In all, 1,121 major bleeding events occurred in 1,034 patients. Major bleeds per year were lower in patients taking dabigatran compared with warfarin (RR 0.80; 95% CI 0.69-0.93).
There were fewer intracranial bleeds on dabigatran (52 vs. 90; P < 0.001) as well as intramuscular bleeds (11 vs. 20; P = 0.002), while GI bleeding was more common with the direct thrombin inhibitor than with warfarin (361 vs. 151; P < 0.001).
Bleeding on Dabigatran Associated with Aspirin, NSAIDs
Patients with major bleeding during treatment with dabigatran were older (75.3 years) and had lower creatinine clearance (median 53 mL/min) than those with major bleeding during treatment with warfarin (mean 71.8 years; 62 mL/min). Also, a larger proportion of patients who experienced bleeding on dabigatran had received concomitant treatment with aspirin (30.9% vs. 24.6% on warfarin; P = 0.026) or an NSAID (12.9% vs. 8.4% on warfarin; P = 0.023).
Blood transfusion was used more often in dabigatran-treated patients with major bleeding compared with warfarin-treated patients (59.2% vs. 49.9%; P = 0.002), while fresh frozen plasma was used more often in warfarin-treated patients (30.2% vs. 19.8%; P < 0.001).
Based on the RE-LY database, mean length of stay in the intensive care unit was shorter for dabigatran patients than warfarin patients after bleeding (1.6 nights vs. 2.7 nights; P = 0.01).
Crude mortality in the 5 studies at 7 and 30 days after the onset of the first major bleeding event among dabigatran- and warfarin-treated patients was 5.3% vs. 8.4% (P = 0.045) and 9.1% vs. 13.0% (P = 0.057). Kaplan-Meier analysis showed a trend for a reduction in mortality risk with dabigatran vs. warfarin during 30 days from bleeding (P = 0.052). On multivariable adjustment, dabigatran also showed trends for reduced 30-day mortality compared with warfarin, both in the combined dabigatran 110 mg and 150 mg group (OR 0.66; 95% CI 0.44-1.00; P = 0.051) and in the individual dosage groups (110 mg, OR 0.65; 95% CI 0.38-1.11; 150 mg, OR 0.68; 95% CI 0.42-1.08).
All-cause mortality for bleeding events restricted to the on-treatment period only in the 5 trials was 4.8% in the dabigatran group and 7.7% in the warfarin group (P = 0.062) at 7 days and 8.1% and 12.6%, respectively, at 30 days (P = 0.018). Thirty-day mortality and bleeds on treatment also showed a reduction in the dabigatran group (adjusted OR 0.62; 95% CI 0.40-0.96; P = 0.03).
High-Risk Patients More Likely on Dabigatran
The study authors stress that one of the most important findings of the analysis was that patients with major bleeding on dabigatran were older, had worse renal function, and more often had concomitant treatment with aspirin or an NSAID than those with warfarin.
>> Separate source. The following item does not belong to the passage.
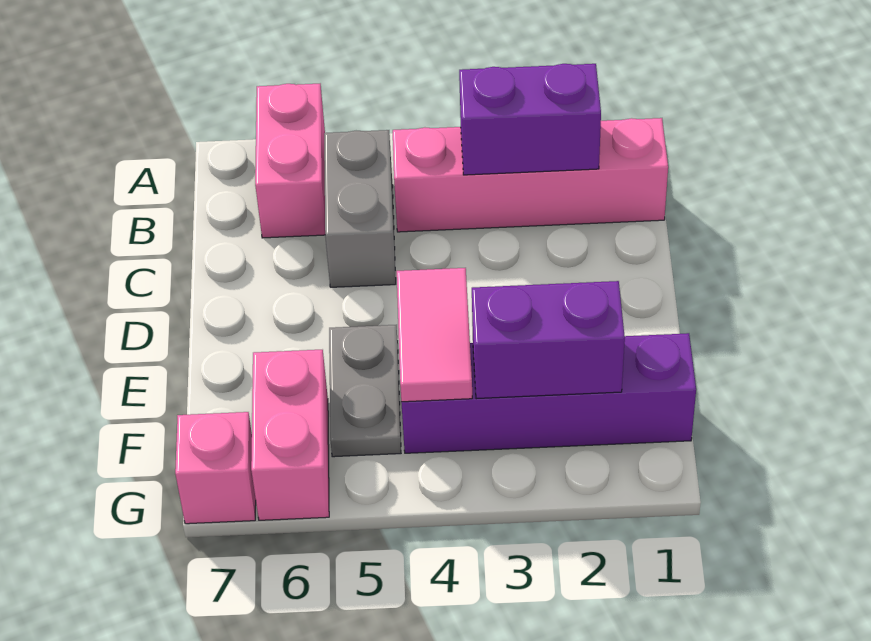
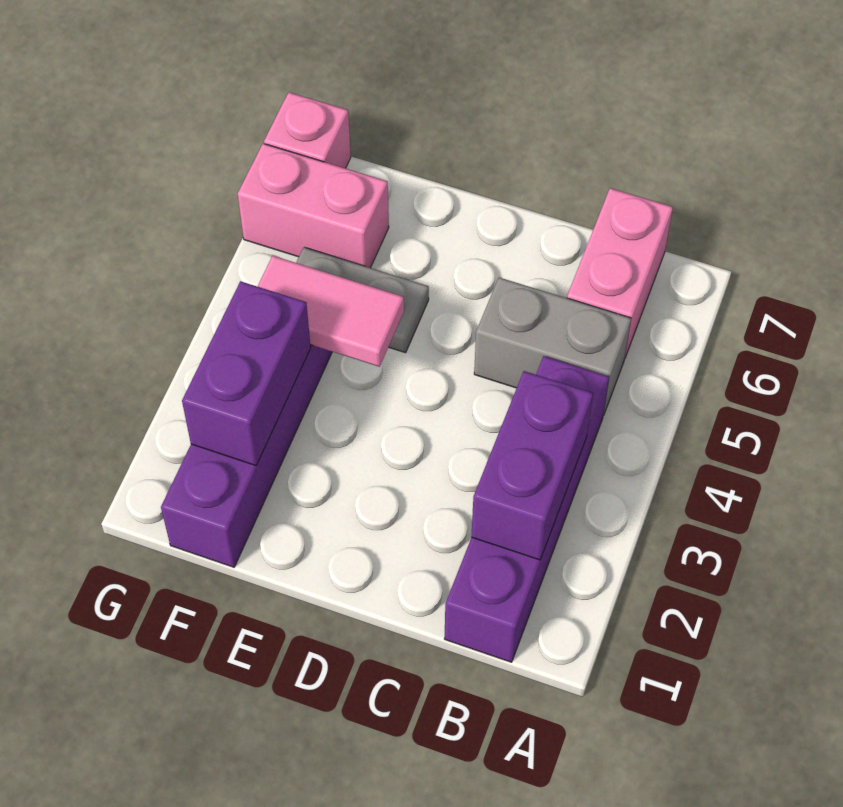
pink brick A6:B6 level 1 -> pink brick B6:B7 level 1
pink brick B1:B4 level 1 -> purple brick B1:B4 level 1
“This implies that when bleeding occurs with dabigatran, the patient is usually at higher risk compared to patients with major bleeding events on warfarin and raises the possibility that some of these bleeds might be avoidable by using a lower dose of dabigatran, as also recommended in some treatment guidelines,” they note. Furthermore, “avoidance of concomitant medication with aspirin and [NSAID] agents might also reduce the risk and severity of bleeding,” they add.
The main clinical implication, Dr. Schulman and colleagues observe, is that dabigatran offers “an alternative to warfarin with similar or superior efficacy, carrying similar or lower risk for major bleeding events (especially intracranial hemorrhage), that can be managed satisfactorily with simple measures [resulting in] a trend to lower mortality after such bleeding events compared to warfarin. . . . Whether the management of bleeding on dabigatran can be further improved by a specific antidote remains to be evaluated.”
Data were pooled from trials including patients with A-fib (RE-LY) or VTE (RE-COVER, RE-COVER II, RE-MEDY, and RE-SONATE).
Majeed A, Hwang H-G, Connolly SJ, et al. Management and outcomes of major bleeding during treatment with dabigatran or warfarin. Circulation. 2013;Epub ahead of print.
- The study was funded by a grant from Boehringer Ingelheim.
- Dr. Schulman reports receiving honoraria from Boehringer Ingelheim, Bayer, and Merck.